Exercise details:
Write out again, exactly, the lines below starting at the one with "## [A Google" and ending at the one with "- A Google Cloud".

════

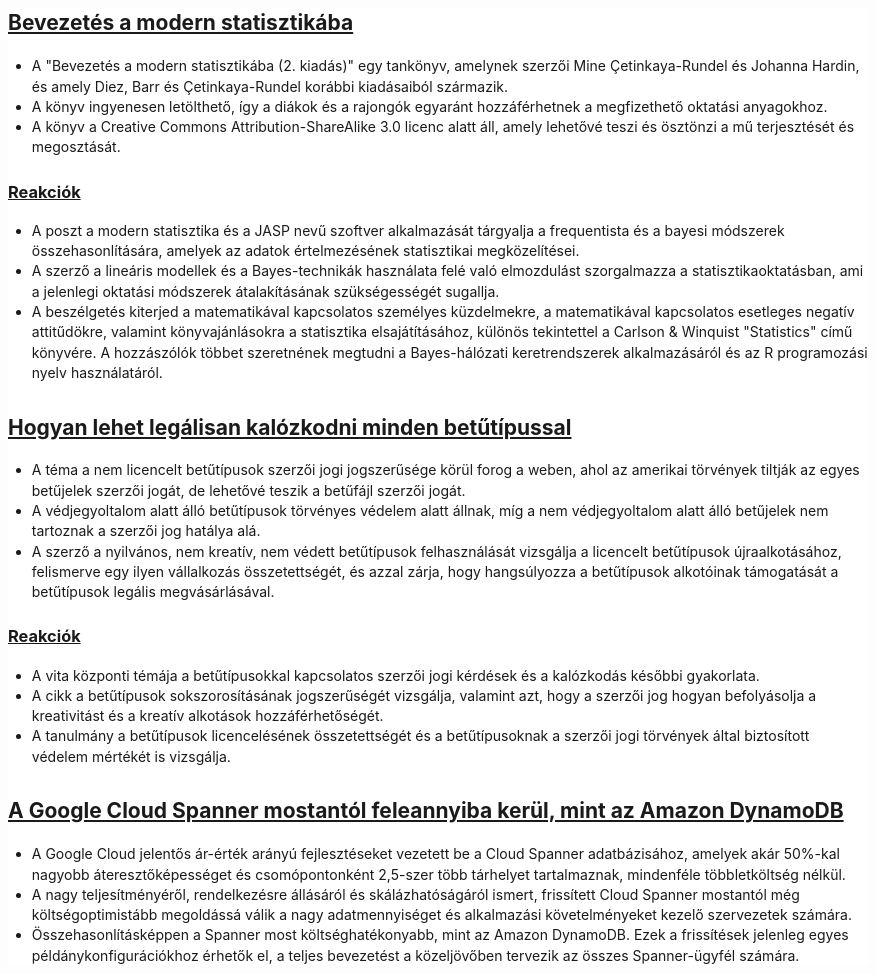 ## [Bevezetés a modern statisztikába](https://openintro-ims2.netlify.app/)

- A "Bevezetés a modern statisztikába (2. kiadás)" egy tankönyv, amelynek szerzői Mine Çetinkaya-Rundel és Johanna Hardin, és amely Diez, Barr és Çetinkaya-Rundel korábbi kiadásaiból származik.
- A könyv ingyenesen letölthető, így a diákok és a rajongók egyaránt hozzáférhetnek a megfizethető oktatási anyagokhoz.
- A könyv a Creative Commons Attribution-ShareAlike 3.0 licenc alatt áll, amely lehetővé teszi és ösztönzi a mű terjesztését és megosztását.

### [Reakciók](https://news.ycombinator.com/item?id=37854846)

- A poszt a modern statisztika és a JASP nevű szoftver alkalmazását tárgyalja a frequentista és a bayesi módszerek összehasonlítására, amelyek az adatok értelmezésének statisztikai megközelítései.
- A szerző a lineáris modellek és a Bayes-technikák használata felé való elmozdulást szorgalmazza a statisztikaoktatásban, ami a jelenlegi oktatási módszerek átalakításának szükségességét sugallja.
- A beszélgetés kiterjed a matematikával kapcsolatos személyes küzdelmekre, a matematikával kapcsolatos esetleges negatív attitűdökre, valamint könyvajánlásokra a statisztika elsajátításához, különös tekintettel a Carlson & Winquist "Statistics" című könyvére. A hozzászólók többet szeretnének megtudni a Bayes-hálózati keretrendszerek alkalmazásáról és az R programozási nyelv használatáról.

## [Hogyan lehet legálisan kalózkodni minden betűtípussal](https://blog.willdepue.com/how-to-legally-pirate-all-fonts-in-an-afternoon)

- A téma a nem licencelt betűtípusok szerzői jogi jogszerűsége körül forog a weben, ahol az amerikai törvények tiltják az egyes betűjelek szerzői jogát, de lehetővé teszik a betűfájl szerzői jogát.
- A védjegyoltalom alatt álló betűtípusok törvényes védelem alatt állnak, míg a nem védjegyoltalom alatt álló betűjelek nem tartoznak a szerzői jog hatálya alá.
- A szerző a nyilvános, nem kreatív, nem védett betűtípusok felhasználását vizsgálja a licencelt betűtípusok újraalkotásához, felismerve egy ilyen vállalkozás összetettségét, és azzal zárja, hogy hangsúlyozza a betűtípusok alkotóinak támogatását a betűtípusok legális megvásárlásával.

### [Reakciók](https://news.ycombinator.com/item?id=37846471)

- A vita központi témája a betűtípusokkal kapcsolatos szerzői jogi kérdések és a kalózkodás későbbi gyakorlata.
- A cikk a betűtípusok sokszorosításának jogszerűségét vizsgálja, valamint azt, hogy a szerzői jog hogyan befolyásolja a kreativitást és a kreatív alkotások hozzáférhetőségét.
- A tanulmány a betűtípusok licencelésének összetettségét és a betűtípusoknak a szerzői jogi törvények által biztosított védelem mértékét is vizsgálja.

## [A Google Cloud Spanner mostantól feleannyiba kerül, mint az Amazon DynamoDB](https://cloud.google.com/blog/products/databases/announcing-cloud-spanner-price-performance-updates)

- A Google Cloud jelentős ár-érték arányú fejlesztéseket vezetett be a Cloud Spanner adatbázisához, amelyek akár 50%-kal nagyobb áteresztőképességet és csomópontonként 2,5-szer több tárhelyet tartalmaznak, mindenféle többletköltség nélkül.
- A nagy teljesítményéről, rendelkezésre állásáról és skálázhatóságáról ismert, frissített Cloud Spanner mostantól még költségoptimistább megoldássá válik a nagy adatmennyiséget és alkalmazási követelményeket kezelő szervezetek számára.
- Összehasonlításképpen a Spanner most költséghatékonyabb, mint az Amazon DynamoDB. Ezek a frissítések jelenleg egyes példánykonfigurációkhoz érhetők el, a teljes bevezetést a közeljövőben tervezik az összes Spanner-ügyfél számára.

════

Response to the task:
## [A Google Cloud Spanner mostantól feleannyiba kerül, mint az Amazon DynamoDB](https://cloud.google.com/blog/products/databases/announcing-cloud-spanner-price-performance-updates)

- A Google Cloud jelentős ár-érték arányú fejlesztéseket vezetett be a Cloud Spanner adatbázisához, amelyek akár 50%-kal nagyobb áteresztőképességet és csomópontonként 2,5-szer több tárhelyet tartalmaznak, mindenféle többletköltség nélkül.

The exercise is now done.